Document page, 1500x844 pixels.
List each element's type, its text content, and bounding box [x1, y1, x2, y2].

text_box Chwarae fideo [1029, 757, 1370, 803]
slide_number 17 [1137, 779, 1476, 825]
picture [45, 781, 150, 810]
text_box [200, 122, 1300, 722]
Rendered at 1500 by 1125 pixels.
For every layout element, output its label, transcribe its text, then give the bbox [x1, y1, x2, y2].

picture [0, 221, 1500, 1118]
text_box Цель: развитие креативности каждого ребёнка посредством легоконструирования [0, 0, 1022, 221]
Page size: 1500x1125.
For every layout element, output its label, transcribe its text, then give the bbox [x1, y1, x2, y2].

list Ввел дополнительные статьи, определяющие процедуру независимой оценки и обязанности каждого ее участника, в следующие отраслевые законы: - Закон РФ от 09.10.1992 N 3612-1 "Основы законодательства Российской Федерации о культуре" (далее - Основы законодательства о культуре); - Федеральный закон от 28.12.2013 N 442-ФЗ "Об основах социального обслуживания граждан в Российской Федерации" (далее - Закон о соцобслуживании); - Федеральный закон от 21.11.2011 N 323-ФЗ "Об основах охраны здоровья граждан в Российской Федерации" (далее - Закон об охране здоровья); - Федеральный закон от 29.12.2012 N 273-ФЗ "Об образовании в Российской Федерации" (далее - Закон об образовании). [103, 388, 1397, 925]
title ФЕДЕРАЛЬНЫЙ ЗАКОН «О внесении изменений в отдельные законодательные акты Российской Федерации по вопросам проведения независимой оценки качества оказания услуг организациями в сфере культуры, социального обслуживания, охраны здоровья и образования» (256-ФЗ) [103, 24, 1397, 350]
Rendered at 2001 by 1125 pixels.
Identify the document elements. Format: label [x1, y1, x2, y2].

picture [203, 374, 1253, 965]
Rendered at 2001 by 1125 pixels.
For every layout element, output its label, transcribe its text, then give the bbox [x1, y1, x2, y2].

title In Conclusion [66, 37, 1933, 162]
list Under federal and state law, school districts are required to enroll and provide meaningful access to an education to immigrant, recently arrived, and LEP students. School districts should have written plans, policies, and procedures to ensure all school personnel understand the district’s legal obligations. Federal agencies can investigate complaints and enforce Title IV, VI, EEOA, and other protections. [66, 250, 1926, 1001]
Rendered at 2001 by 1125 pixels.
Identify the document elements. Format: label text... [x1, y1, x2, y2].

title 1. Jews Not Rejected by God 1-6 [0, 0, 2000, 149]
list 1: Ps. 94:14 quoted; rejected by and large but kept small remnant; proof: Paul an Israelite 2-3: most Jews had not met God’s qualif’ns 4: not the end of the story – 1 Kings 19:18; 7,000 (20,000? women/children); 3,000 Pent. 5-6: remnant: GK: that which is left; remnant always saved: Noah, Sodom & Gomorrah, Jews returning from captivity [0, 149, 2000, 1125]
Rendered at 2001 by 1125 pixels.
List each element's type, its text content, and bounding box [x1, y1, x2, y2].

○ ○ ○

The data is to be given again in full, with every line exact.

Document page, 1500x844 pixels.
List each element's type, its text content, and bounding box [x1, y1, x2, y2].

text_box Chwarae fideo [1029, 757, 1370, 803]
slide_number 17 [1137, 779, 1476, 825]
picture [45, 781, 150, 810]
text_box [200, 122, 1300, 722]
Rendered at 1500 by 1125 pixels.
For every layout element, output its label, transcribe its text, then give the bbox [x1, y1, x2, y2].

picture [0, 221, 1500, 1118]
text_box Цель: развитие креативности каждого ребёнка посредством легоконструирования [0, 0, 1022, 221]
Page size: 1500x1125.
For every layout element, output its label, transcribe its text, then give the bbox [x1, y1, x2, y2].

list Ввел дополнительные статьи, определяющие процедуру независимой оценки и обязанности каждого ее участника, в следующие отраслевые законы: - Закон РФ от 09.10.1992 N 3612-1 "Основы законодательства Российской Федерации о культуре" (далее - Основы законодательства о культуре); - Федеральный закон от 28.12.2013 N 442-ФЗ "Об основах социального обслуживания граждан в Российской Федерации" (далее - Закон о соцобслуживании); - Федеральный закон от 21.11.2011 N 323-ФЗ "Об основах охраны здоровья граждан в Российской Федерации" (далее - Закон об охране здоровья); - Федеральный закон от 29.12.2012 N 273-ФЗ "Об образовании в Российской Федерации" (далее - Закон об образовании). [103, 388, 1397, 925]
title ФЕДЕРАЛЬНЫЙ ЗАКОН «О внесении изменений в отдельные законодательные акты Российской Федерации по вопросам проведения независимой оценки качества оказания услуг организациями в сфере культуры, социального обслуживания, охраны здоровья и образования» (256-ФЗ) [103, 24, 1397, 350]
Rendered at 2001 by 1125 pixels.
Identify the document elements. Format: label [x1, y1, x2, y2].

picture [203, 374, 1253, 965]
Rendered at 2001 by 1125 pixels.
For every layout element, output its label, transcribe its text, then give the bbox [x1, y1, x2, y2].

title In Conclusion [66, 37, 1933, 162]
list Under federal and state law, school districts are required to enroll and provide meaningful access to an education to immigrant, recently arrived, and LEP students. School districts should have written plans, policies, and procedures to ensure all school personnel understand the district’s legal obligations. Federal agencies can investigate complaints and enforce Title IV, VI, EEOA, and other protections. [66, 250, 1926, 1001]
Rendered at 2001 by 1125 pixels.
Identify the document elements. Format: label text... [x1, y1, x2, y2].

title 1. Jews Not Rejected by God 1-6 [0, 0, 2000, 149]
list 1: Ps. 94:14 quoted; rejected by and large but kept small remnant; proof: Paul an Israelite 2-3: most Jews had not met God’s qualif’ns 4: not the end of the story – 1 Kings 19:18; 7,000 (20,000? women/children); 3,000 Pent. 5-6: remnant: GK: that which is left; remnant always saved: Noah, Sodom & Gomorrah, Jews returning from captivity [0, 149, 2000, 1125]
Rendered at 2001 by 1125 pixels.
List each element's type, its text content, and bounding box [x1, y1, x2, y2].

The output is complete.